Scientists with the Forest Products Laboratory, a research arm of the United States Department of Agriculture (USDA), have developed a wood-based material as thin and transparent as glass, yet lighter, more durable and energy-efficient — with the “potential to outperform glass … in nearly every way,” according to a recent blog post by the USDA.
Glass is also costly to produce, creating a burden of 25,000 metric tons of carbon dioxide per year during manufacturing, they wrote.
The wood-based material is not only a boon for building, but for homeowners, too. Glass transfers heat quickly, which leads to higher energy bills has warm air escapes through the window pane during the winter.

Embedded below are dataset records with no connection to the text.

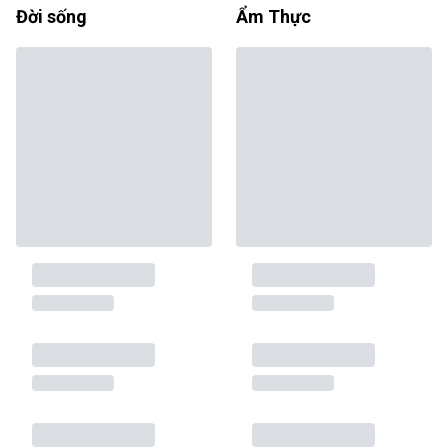
Đời sống
Ẩm Thực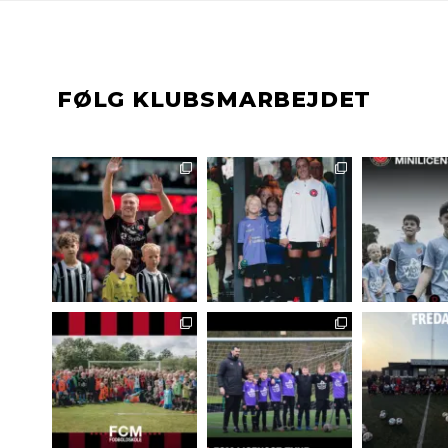
FØLG KLUBSMARBEJDET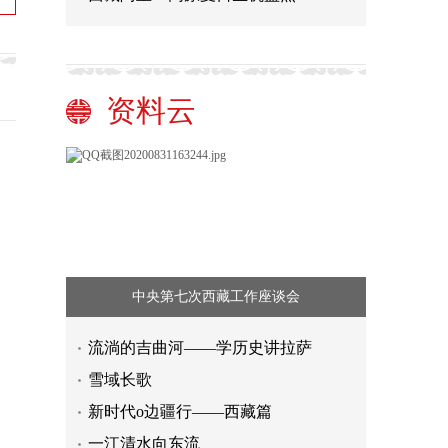
资料云
中央第七次西藏工作座谈会
流淌的吉曲河——学历史讲拉萨
雪域长歌
“永远与人民同呼吸、共命运、心连
新时代o边疆行——西藏篇
心”
让昆曲艺术永葆生机与活力（来自现
一江清水向东流
场的声音）
《为了更美好的生活》 第5集 护根铸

Cellulose fibers as well as an organic polymer called lignin are two primary structural components of a tree’s flesh, neither of which are see-through. It’s thanks to the addition of hydrogen peroxide — also used in paper production — that helps create transparency.
Usually, lignin and cellulose work to absorb and scatter light, while wood’s chromophores, that atom responsible for producing color, make the material appear brown to the human eye. However, hydrogen peroxide can be added to render the chromophores unable to absorb light and produce a color.
Pressed uber-thin, it causes the reformed wood pulp to appear clear, despite maintaining all the strength and durability of wood.
The USDA study, which included contributions from researchers at the Universities of Maryland and Colorado, was published last year in the Advanced Functional Materials journal.